WHAT:  
For nearly 50 years, Los Angeles County has failed to provide the most basic level of humanity, sanitation, and care to people in its jails.  

In February, the American Civil Liberties Union National Prison Project (ACLU NPP) and American Civil Liberties Union Foundation of Southern California (ACLU SoCal) took the extraordinary and rare action of asking the federal judge presiding over their long-standing case about conditions in the jail’s Inmate Reception Center (IRC), to hold the L.A. County Board of Supervisors and Sheriff’s Department in contempt of court and order sanctions. 

On Wednesday, April 19, at 10:00 a.m. PT U.S. District Judge Dean Pregerson will hear arguments from lawyers for the thousands of people jailed daily in the nation’s largest jail system about why a contempt order and sanctions are merited. 
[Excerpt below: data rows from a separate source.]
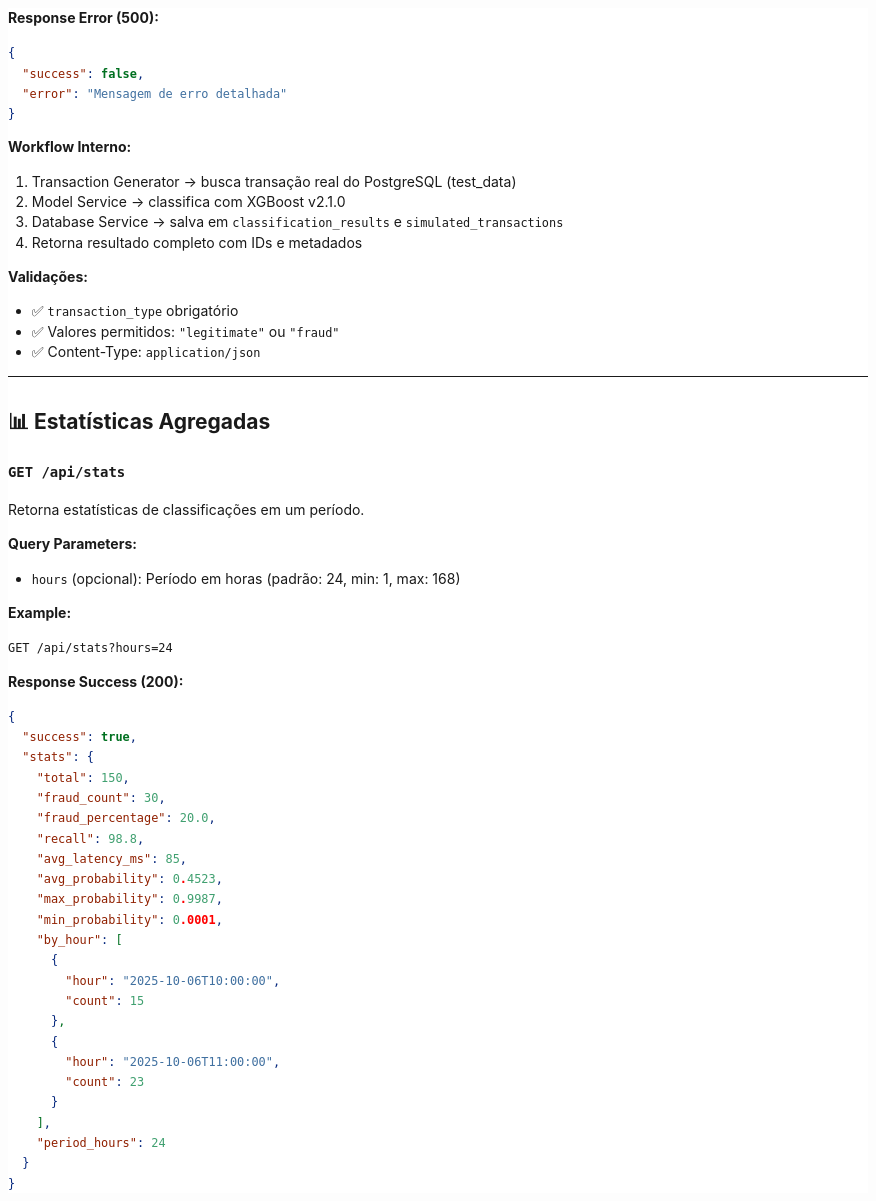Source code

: **Response Error (500):**
```json
{
  "success": false,
  "error": "Mensagem de erro detalhada"
}
```

**Workflow Interno:**
1. Transaction Generator → busca transação real do PostgreSQL (test_data)
2. Model Service → classifica com XGBoost v2.1.0
3. Database Service → salva em `classification_results` e `simulated_transactions`
4. Retorna resultado completo com IDs e metadados

**Validações:**
- ✅ `transaction_type` obrigatório
- ✅ Valores permitidos: `"legitimate"` ou `"fraud"`
- ✅ Content-Type: `application/json`

---

## 📊 Estatísticas Agregadas

### `GET /api/stats`

Retorna estatísticas de classificações em um período.

**Query Parameters:**
- `hours` (opcional): Período em horas (padrão: 24, min: 1, max: 168)

**Example:**
```
GET /api/stats?hours=24
```

**Response Success (200):**
```json
{
  "success": true,
  "stats": {
    "total": 150,
    "fraud_count": 30,
    "fraud_percentage": 20.0,
    "recall": 98.8,
    "avg_latency_ms": 85,
    "avg_probability": 0.4523,
    "max_probability": 0.9987,
    "min_probability": 0.0001,
    "by_hour": [
      {
        "hour": "2025-10-06T10:00:00",
        "count": 15
      },
      {
        "hour": "2025-10-06T11:00:00",
        "count": 23
      }
    ],
    "period_hours": 24
  }
}
```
“After almost five decades of an endless cycle of promises followed by excuses and failures and generations of class members enduring abysmal conditions,” lawyers wrote in the filing seeking a contempt hearing, “the time for talk is over.” 

WHEN: 
10:00 a.m. PT on Wednesday, April 19 

WHERE: 
U.S. District Court, Central District of California, Western Division in Los Angeles 

United States Courthouse 
350 West 1st Street, Courtroom 9C 
Los Angeles, CA 90012  

Note that visitors to the courthouse must clear security to enter the building, any members of the media planning to attend the hearing should arrive at the building at least 15 minutes prior to the start of the hearing. 
 
Remote Option: The Court has set up a muted Zoom line to hear arguments for press who are unable to attend in-person. 

Call-in information: 

Click Zoom link (link is external) 

Telephone: (669) 254-5252 

Webinar ID: 161 229 6715 

Passcode: 434686 

WHO: 
Lawyers with the ACLU National Prison Project and ACLU SoCal 

Community members with Justice Los Angeles, a grassroots, community-led coalition working to reduce the footprint of incarceration. 

The court will be hearing two other matters relating to the L.A. County jails on Wednesday morning. Attorneys with the ACLU representing people in the jails will be available for interviews after the conclusion of all the jail hearings. 

BACKGROUND: 
During visits to the Intake Reception Center, the Los Angeles jail system’s booking facility, in the summer of 2022, ACLU and ACLU SoCal lawyers recorded abhorrent conditions, including seriously mentally ill people being chained to chairs for days at a time. 

In September 2022, the ACLU and ACLU SoCal filed an emergency motion, asking the judge to order the L.A. Board of Supervisors and sheriff to bring conditions up to basic standards. During the emergency hearing, lawyers for the county conceded that conditions were less than adequate. 

The judge issued a new order, detailing the steps the sheriff and county must take to avoid constitutional violations, including not detaining people in the IRC for more than 24 hours,  not chaining people to objects for more than four hours, and ensuring people had access to adequate medical and mental health care, including medication. 

In February 2023, the ACLU and ACLU SoCal filed the contempt motion, because visits to the jail showed continued non-compliance with the September order. 

The ACLU and ACLU SoCal filed Rutherford v. Luna, as the lawsuit is now known, in 1975. The lawsuit tracks nearly 50 years of mass incarceration, as lawmakers and elected officials in L.A. County have adopted and enforced failed policies that criminalize poverty and people with mental illnesses. The result is catastrophic overcrowding and the senseless suffering of people who should not be in jail. 

In the filings, the ACLU and ACLU SoCal urge the L.A. Board of Supervisors to make good on their promise of investing in care, not jails, and properly resource existing programs that provide affordable housing, mental health and medical support in the community.